La letteratura modernista proposta nella prima parte, pur in forma non esaustiva, seguiva alcuni classici criteri: confronto tra le opere di diversi paesi, aspetti formali e stilistici, metaletterarietà, contestualizzazione storica e attualizzazione. Oltre alla vicinanza nel tempo, quali altri fattori possono aver contribuito all’interesse per il postmoderno?
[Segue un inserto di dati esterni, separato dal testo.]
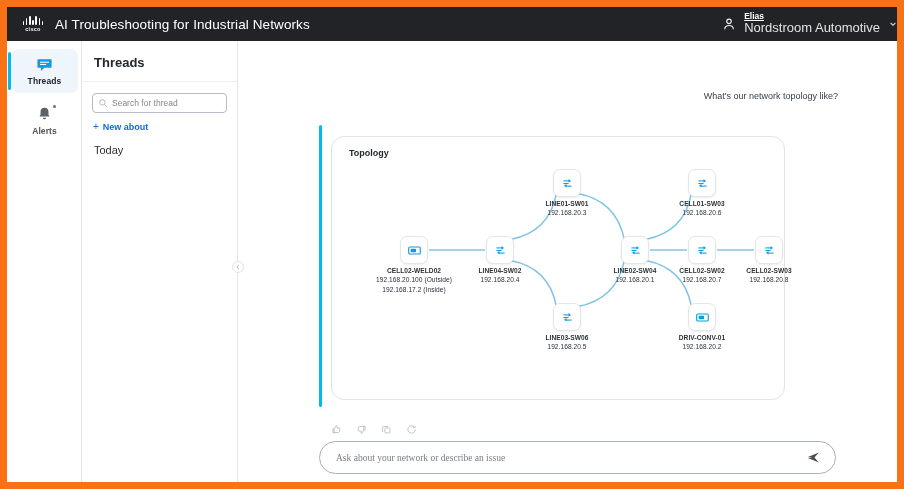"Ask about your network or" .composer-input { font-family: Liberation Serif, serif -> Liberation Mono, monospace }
Forse la sua mescolanza di linguaggi e temi anche molto diversi tra loro o lo smarrimento dei suoi personaggi e certi aspetti di dissacrazione della tradizione o la possibilità offerta di una visione globale della contemporaneità attraverso lo specifico letterario.

5. To be continued

Questa esigenza reale di comprensione si è tradotta in una domanda che sembrava l’eco di un grido lontano: “Ma come siamo diventati così?”. È una questione di immaginari, di assenze, di imperfetta consapevolezza.

Non so davvero, a questo punto, se basterà continuare con un approfondimento sul postmoderno, intersecandolo con alcune informazioni storiche utili a capire gli ultimi anni. Forse varrà la pena proseguire lungo questa direttrice. Il postmoderno apre la possibilità di costruire immaginari trasversali, basati su linguaggi misti, tecniche nuove, argomenti insoliti e provocatori: non resta perciò che approfondire questi immaginari, ad esempio nella direzione di una letteratura che disorienta, persino che ferisce. L’istinto (almeno il mio), adesso, è quello di ripartire dalle recenti riflessioni di Siti in Contro l’impegno, per illustrare un modello letterario che sfidi le convenzioni. Forse in questo modo impareranno a non accontentarsi di una letteratura consolatoria e poco disposta a disorientare, accettando la sfida di porsi ulteriori domande.